» **Verilen Metin**:
^^^^^^^^

TÜLOMSAŞ, 1894 yılında Berlin-Bağdat Demiryolu Anadolu hattında çalışan buharlı lokomotif ve vagonların bakım ve onarımları için kuruldu…

Kuruluşunun üzerinden geçen 126 yıl boyunca kendini geliştirerek çok sayıda alanda ilklere imza atan TÜLOMSAŞ, o günden bu yana 'Eskişehir'in üretim gururu' oldu.

Tarihler 2020'yi gösterdiğinde TÜLOMSAŞ, TÜVASAŞ ve TÜDEMSAŞ'ın birleştirilerek tek çatı altına toplanmasına 'yıllık programla' karar verildi. Kararla birlikte TÜLOMSAŞ artık TÜRASAŞ çatısı altında yoluna devam edecek.

* * *

-1957 yılında Eskişehir Cer Atölyesinde üretilen iki küçük buharlı lokomotif, 'Mehmetçik' ve 'Efe', hem Ankara'yı, hem de Eskişehir'i sevince boğdu.

1750 metrekarelik bir güzergahta, Havuzbaşı ve Esmen adı verilen istasyonlar arasında 20 kilometre hızla gidip gelen 35 ton yük kapasiteli iki küçük buharlı lokomotif Eskişehir Cer Atölyesinin gururu oldu.

- 1958 yılında, Eskişehir Cer Atölyesi, Eskişehir Demiryolu Fabrikası adıyla yeni ve büyük hedefler için organize edildi. 1961 yılında, Türk işçi ve mühendisleri, 1915 beygir gücünde, 97 ton ağırlığında, 70 kilometre hız yapabilen ilk Türk buharlı lokomotifi Karakurt başarıyla hizmete girdi.

^^^^^^^^

» **Çıkarılan Bilgiler**:
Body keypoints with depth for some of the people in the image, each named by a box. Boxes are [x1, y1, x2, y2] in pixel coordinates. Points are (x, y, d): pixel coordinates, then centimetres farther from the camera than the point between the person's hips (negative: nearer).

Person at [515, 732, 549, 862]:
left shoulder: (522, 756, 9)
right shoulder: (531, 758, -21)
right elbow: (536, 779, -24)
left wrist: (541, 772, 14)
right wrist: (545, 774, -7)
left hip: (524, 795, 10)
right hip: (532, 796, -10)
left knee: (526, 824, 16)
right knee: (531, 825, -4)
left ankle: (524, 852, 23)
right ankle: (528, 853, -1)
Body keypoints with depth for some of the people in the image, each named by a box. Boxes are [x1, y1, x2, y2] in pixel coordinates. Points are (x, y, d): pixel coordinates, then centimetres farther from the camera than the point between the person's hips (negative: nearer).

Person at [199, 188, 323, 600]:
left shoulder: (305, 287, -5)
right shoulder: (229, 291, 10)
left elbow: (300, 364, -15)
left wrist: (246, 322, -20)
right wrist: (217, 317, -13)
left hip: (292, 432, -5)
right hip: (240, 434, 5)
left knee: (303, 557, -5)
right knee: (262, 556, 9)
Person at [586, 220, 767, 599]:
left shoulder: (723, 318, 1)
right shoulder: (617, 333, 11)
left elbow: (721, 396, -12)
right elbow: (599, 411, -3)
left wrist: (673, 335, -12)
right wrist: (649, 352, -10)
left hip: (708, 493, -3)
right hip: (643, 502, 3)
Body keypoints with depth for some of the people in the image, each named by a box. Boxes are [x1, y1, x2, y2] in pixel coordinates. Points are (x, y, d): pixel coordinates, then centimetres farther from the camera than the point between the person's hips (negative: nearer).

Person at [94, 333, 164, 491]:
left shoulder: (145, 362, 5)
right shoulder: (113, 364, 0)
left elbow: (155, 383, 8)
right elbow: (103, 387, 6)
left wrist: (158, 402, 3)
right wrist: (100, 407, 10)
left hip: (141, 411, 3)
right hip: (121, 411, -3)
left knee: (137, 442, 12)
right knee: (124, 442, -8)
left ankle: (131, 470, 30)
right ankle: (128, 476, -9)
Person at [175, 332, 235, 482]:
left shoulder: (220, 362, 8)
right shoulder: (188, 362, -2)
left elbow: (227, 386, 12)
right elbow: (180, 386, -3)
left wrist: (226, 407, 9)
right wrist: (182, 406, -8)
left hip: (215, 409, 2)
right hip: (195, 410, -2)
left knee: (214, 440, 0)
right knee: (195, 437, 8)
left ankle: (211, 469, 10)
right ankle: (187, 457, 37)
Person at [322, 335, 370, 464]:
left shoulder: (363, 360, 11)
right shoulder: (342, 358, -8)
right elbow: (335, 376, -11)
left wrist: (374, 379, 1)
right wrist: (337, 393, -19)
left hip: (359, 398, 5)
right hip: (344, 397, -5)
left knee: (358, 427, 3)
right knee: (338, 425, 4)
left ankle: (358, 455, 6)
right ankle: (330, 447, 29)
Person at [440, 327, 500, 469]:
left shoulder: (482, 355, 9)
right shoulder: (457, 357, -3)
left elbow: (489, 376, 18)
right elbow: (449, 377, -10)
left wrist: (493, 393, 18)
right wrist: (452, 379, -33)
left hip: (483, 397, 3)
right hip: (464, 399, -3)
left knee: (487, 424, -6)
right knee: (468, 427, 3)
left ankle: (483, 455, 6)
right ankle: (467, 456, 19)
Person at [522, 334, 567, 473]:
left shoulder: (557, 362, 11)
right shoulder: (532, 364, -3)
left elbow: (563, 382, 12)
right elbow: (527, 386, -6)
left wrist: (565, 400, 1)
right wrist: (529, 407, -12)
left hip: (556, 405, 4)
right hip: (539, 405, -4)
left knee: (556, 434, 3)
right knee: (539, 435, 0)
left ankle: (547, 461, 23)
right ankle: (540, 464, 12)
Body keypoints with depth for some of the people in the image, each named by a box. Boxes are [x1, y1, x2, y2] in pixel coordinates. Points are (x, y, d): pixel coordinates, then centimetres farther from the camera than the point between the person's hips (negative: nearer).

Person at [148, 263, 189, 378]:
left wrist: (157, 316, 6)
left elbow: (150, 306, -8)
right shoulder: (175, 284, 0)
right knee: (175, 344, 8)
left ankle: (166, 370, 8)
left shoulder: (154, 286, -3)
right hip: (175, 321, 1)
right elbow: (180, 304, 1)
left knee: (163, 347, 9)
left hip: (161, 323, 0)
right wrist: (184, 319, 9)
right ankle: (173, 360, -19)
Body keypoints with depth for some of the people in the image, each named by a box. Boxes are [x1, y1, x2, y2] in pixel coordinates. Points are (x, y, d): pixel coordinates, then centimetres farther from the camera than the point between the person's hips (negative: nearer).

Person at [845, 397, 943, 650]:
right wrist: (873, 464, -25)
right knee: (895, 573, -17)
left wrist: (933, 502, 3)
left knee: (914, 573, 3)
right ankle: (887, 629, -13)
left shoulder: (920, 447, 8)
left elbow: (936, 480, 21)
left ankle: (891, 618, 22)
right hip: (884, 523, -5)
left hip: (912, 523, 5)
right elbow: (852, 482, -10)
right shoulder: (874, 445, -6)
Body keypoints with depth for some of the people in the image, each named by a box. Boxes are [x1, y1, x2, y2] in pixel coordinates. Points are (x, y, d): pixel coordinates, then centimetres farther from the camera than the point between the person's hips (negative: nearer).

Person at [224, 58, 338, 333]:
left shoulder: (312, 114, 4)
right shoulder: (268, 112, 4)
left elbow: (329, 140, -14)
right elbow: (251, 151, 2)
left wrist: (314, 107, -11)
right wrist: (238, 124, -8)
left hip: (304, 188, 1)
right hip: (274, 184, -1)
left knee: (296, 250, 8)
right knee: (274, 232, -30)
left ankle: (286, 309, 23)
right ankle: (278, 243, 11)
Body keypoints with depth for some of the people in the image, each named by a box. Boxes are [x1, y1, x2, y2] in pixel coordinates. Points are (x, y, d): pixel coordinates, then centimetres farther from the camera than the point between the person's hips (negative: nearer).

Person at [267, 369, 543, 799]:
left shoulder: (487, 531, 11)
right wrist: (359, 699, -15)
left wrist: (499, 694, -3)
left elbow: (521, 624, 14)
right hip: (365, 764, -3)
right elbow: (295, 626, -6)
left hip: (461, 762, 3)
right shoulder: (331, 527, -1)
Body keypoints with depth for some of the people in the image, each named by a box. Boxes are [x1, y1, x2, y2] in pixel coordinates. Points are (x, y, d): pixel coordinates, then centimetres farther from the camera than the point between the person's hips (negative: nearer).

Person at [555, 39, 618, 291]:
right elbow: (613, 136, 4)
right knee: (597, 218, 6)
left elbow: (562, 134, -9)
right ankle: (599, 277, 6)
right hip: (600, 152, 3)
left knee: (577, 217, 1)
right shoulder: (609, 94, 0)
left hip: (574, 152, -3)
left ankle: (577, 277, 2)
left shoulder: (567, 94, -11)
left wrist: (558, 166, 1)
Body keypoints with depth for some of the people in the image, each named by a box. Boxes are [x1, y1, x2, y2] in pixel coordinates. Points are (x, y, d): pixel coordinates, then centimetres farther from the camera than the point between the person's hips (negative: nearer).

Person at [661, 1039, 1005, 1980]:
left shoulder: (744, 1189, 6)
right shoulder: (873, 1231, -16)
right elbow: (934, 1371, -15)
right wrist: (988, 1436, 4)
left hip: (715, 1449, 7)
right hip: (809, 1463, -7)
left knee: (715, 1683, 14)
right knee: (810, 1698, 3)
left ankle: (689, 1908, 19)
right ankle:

^^^^^^^^

» **Görevler**:
[A] TÜLOMSAŞ tarihine ilişkin metinde adı geçen bütün lokomotif adlarını sıralayınız.
[B] TÜLOMSAŞ tarihini anlatan metne göre, 1957 yılında üretilen iki küçük buharlı lokomotif hangi istasyonlar arasında gidip geliyordu?
[C] TÜLOMSAŞ tarihini anlatan metni, son cümlesinin ardından sürdürerek yazınız.
Satırlar bu çalışmada herhangi bir rol oynamamaktadır.

» **Yanıtlar**:
[A] Mehmetçik, Efe, Karakurt

[B] Havuzbaşı ve Esmen istasyonları arasında.

[C]
-Yine Eskişehir Demiryolu Fabrikasındaki Türk işçi ve mühendisleri 1961 yılında, 'yapılması imkansız' olarak görülen Türkiye'nin 'ilk yerli otomobili Devrim'i' 4,5 ayda gerçekleştirerek dünyaya önemli bir mesaj verdiler.

- 1968 yılında Alman MAK Firmasının lisansıyla 360 Beygir Gücünde DH 3600 tipi Dizel Manevra Lokomotiflerinin yapımına başlandı ve 1975 yılına kadar 25 adet üretildi.

- 1971 yılında Fransız Traction Export firması ile lokomotif, Chantiers de L'Atlantique firması ile motor lisans anlaşması çerçevesinde 2 bin 400 beygir gücünde, 111 ton ağırlığında, 39 bin 400 kilogram çekme kuvvetine sahip ilk Dizel Elektrik Anahat Lokomotifi imal edilerek hizmete sokuldu.

- 1987 yılında; Amerikan EMD GENERAL MOTORS Firması ile DE Anahat Lokomotifi lisans anlaşması çerçevesinde 2 bin 200 Beygir Gücünde DE 22000 tipi Anahat lokomotifi üretimine başlanır. TCDD İşletmesi Genel Müdürlüğü tarafından 39 adet ithal edilen bu lokomotiften TÜLOMSAŞ'ta 48 adet üretildi.

- 1988 yılında Japon NISSHO IWAI-TOSHIBA firmasıyla Elektrikli Anahat Lokomotifi lisans anlaşması çerçevesinde 4300 Beygir Gücünde E 43000 Tipi Elektrikli Anahat Lokomotifi üretimine başlanır. Japonya'dan 1 adet komple ithal edilmesinin ardından TÜLOMSAŞ'ta toplam 44 adet üretildi.

- 1994 yılında herhangi bir teknoloji transfer etmeden, teknoloji üreterek proje, dizayn ve imalatı tümüyle TÜLOMSAŞ'a ait olan 709 Beygir Gücündeki DH 7000 tipi Dizel Hidrolik Manevra Lokomotifi üretimine başlanır. Bu lokomotiften 20 adet üretim gerçekleştirildi.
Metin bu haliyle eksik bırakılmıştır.